NOBLE Book Awards 2018: Children’s Nonfiction

First place

Lee Shetterly, Margot
Hidden figures : the untold true story of four African-American women who helped launch our nation into space
Before John Glenn orbited the Earth or Neil Armstrong walked on the moon, a group of professionals worked as "Human Computers," calculating the flight paths that would enable these historic achievements. Among these were a coterie of bright, talented African-American women. Segregated from their white counterparts by Jim Crow laws, these "colored computers," as they were known, used slide rules, adding machines, and pencil and paper to support America’s fledgling aeronautics industry, and helped write the equations that would launch rockets, and astronauts, into space.

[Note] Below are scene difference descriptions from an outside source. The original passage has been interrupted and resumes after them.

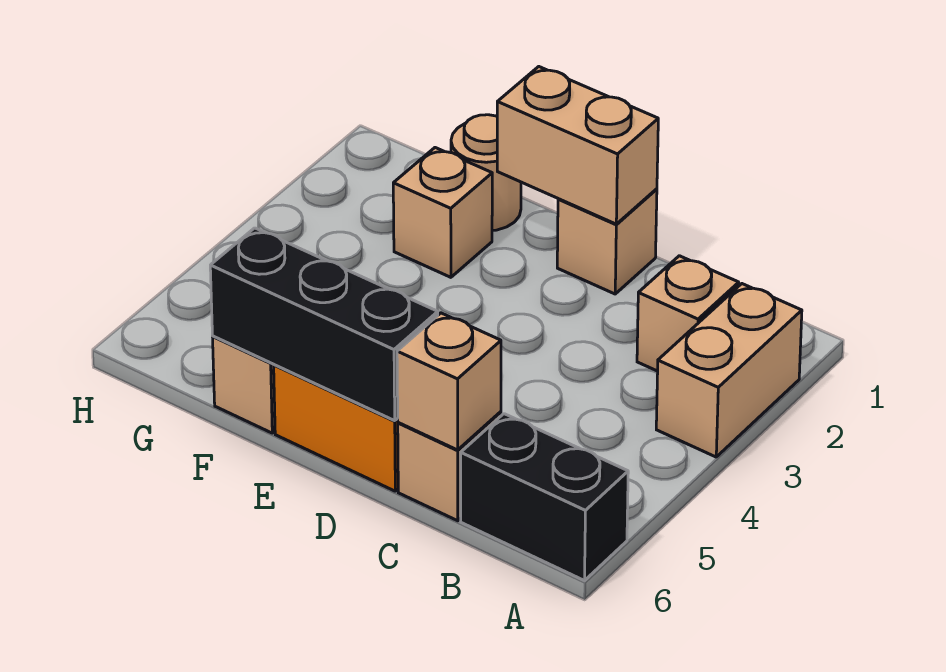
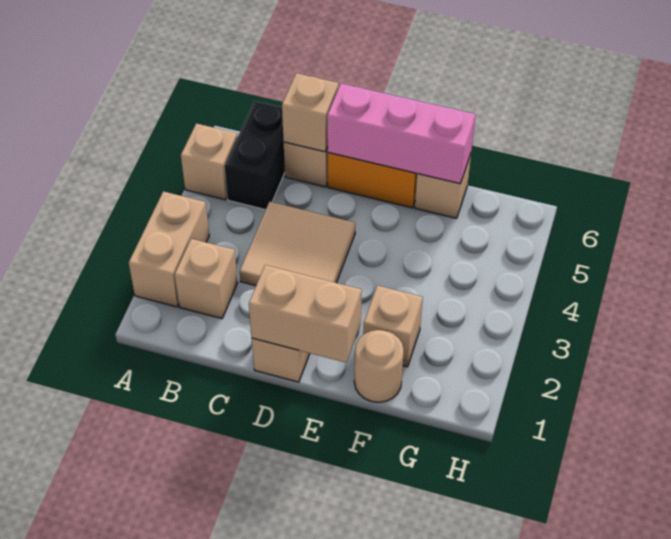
none -> tan 1x1 brick [181,124,237,200]
black 1x2 brick [461,414,628,581] -> black 1x2 brick turned to [225,101,285,210]
none -> tan 2x2 tile [240,202,355,286]
black 1x3 brick [210,228,438,421] -> pink 1x3 brick [327,83,476,184]

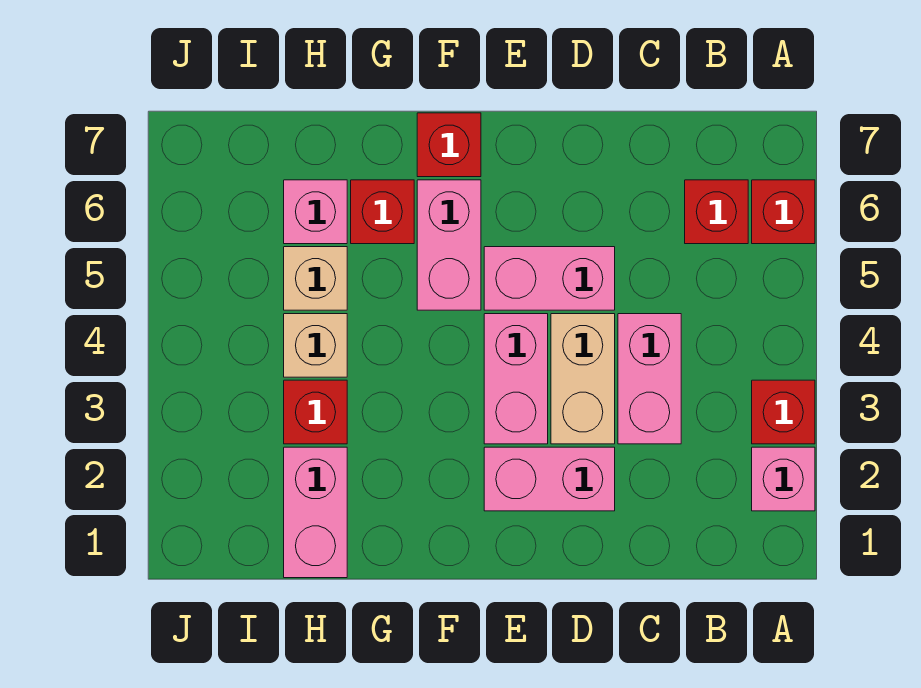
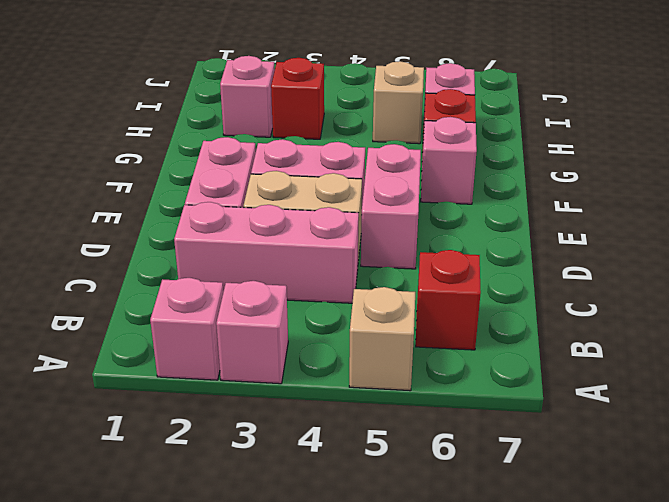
red 1x1 brick [752,380,815,444] -> pink 1x1 brick [216,281,288,384]
red 1x1 brick [752,180,815,244] -> none
pink 1x2 brick [618,314,681,444] -> pink 1x3 brick [174,202,359,303]
pink 1x2 brick [417,180,481,310] -> pink 1x1 brick [421,117,477,204]
red 1x1 brick [417,113,481,177] -> none
pink 1x2 brick [284,447,347,578] -> pink 1x1 brick [220,56,275,137]
tan 1x1 brick [284,314,347,377] -> tan 1x1 brick moved to [349,287,415,391]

Drawing on the oral histories of scores of these "computers," personal recollections, interviews with NASA executives and engineers, archival documents, correspondence, and reporting from the era, Hidden Figures recalls America’s greatest adventure and NASA’s groundbreaking successes through the experiences of five spunky, courageous, intelligent, determined, and patriotic women: Dorothy Vaughan, Mary Jackson, Katherine Johnson, Christine Darden, and Gloria Champine. Moving from World War II through NASA’s golden age, touching on the civil rights era, the Space Race, the Cold War, and the women’s rights movement, Hidden Figures interweaves a history of scientific achievement and technological innovation with the intimate stories of five women whose work forever changed the world — and whose lives show how out of one of America’s most painful histories came one of its proudest moments.

Runners-up

Morales, Yuyi
Dreamers
"An illustrated picture book autobiography in which award-winning author Yuyi Morales tells her own immigration story"–
Rockliff, Mara
Lights!, camera!, Alice! : the thrilling true adventures of the first woman filmmaker
Meet Alice Guy-Blaché. She made movies–some of the very first movies, and some of the most exciting! Blow up a pirate ship? Why not? Crawl into a tiger’s cage? Of course! Leap off a bridge onto a real speeding train? It will be easy! Driven by her passion for storytelling, Alice saw a potential for film that others had not seen before, allowing her to develop new narratives, new camera angles, new techniques, and to surprise her audiences again and again. With daring and vision, Alice Guy-Blaché introduced the world to a thrilling frontier of imagination and adventure, and became one of filmmaking’s first and greatest innovators.

Other nominees

Bolden, Tonya
No small potatoes : Junius G. Groves and his kingdom in Kansas
Summary:"The life of Junius G. Groves, a sharecropper in Kansas who grew a modest potato farm into a potato kingdom."–


Higginbotham, Anastasia
Not my idea : a book about whiteness
Summary:A young white girl, with the help of her mother, struggles to understand the whys and hows of racism and white supremecy and its long history in the United States, as well as the efforts to combat it.


Hockney, David
A history of pictures for children : from cave paintings to computer drawings
Summary:A History of Pictures takes young readers on an adventure through art history. From cave paintings to video games, this book shows how and why pictures have been made, linking art to the human experience. Hockney and Gayford explain each piece of art in the book, helping young minds to grasp difficult concepts. The book tracks the many twists and turns toward artistic invention, allowing readers to fully appreciate how and why art has changed and includes an illustrated timeline of inventions. All new illustrations by Rose Blake add a personal perspective on a wide variety of images. A History of Pictures will inspire creative minds and help them to understand the legacy of the pictures we see today.


Veirs, Laura
Libba : the magnificent musical life of Elizabeth Cotten
Summary:Elizabeth Cotten was only a little girl when she picked up a guitar for the first time. It wasn’t hers (it was her big brother’s), and it wasn’t strung right for her (she was left-handed). But she flipped that guitar upside down and backwards and taught herself how to play it anyway. By age eleven, she’d written "Freight Train," one of the most famous folk songs of the twentieth century. And by the end of her life, people everywhere from the sunny beaches of California to the rolling hills of England knew her music.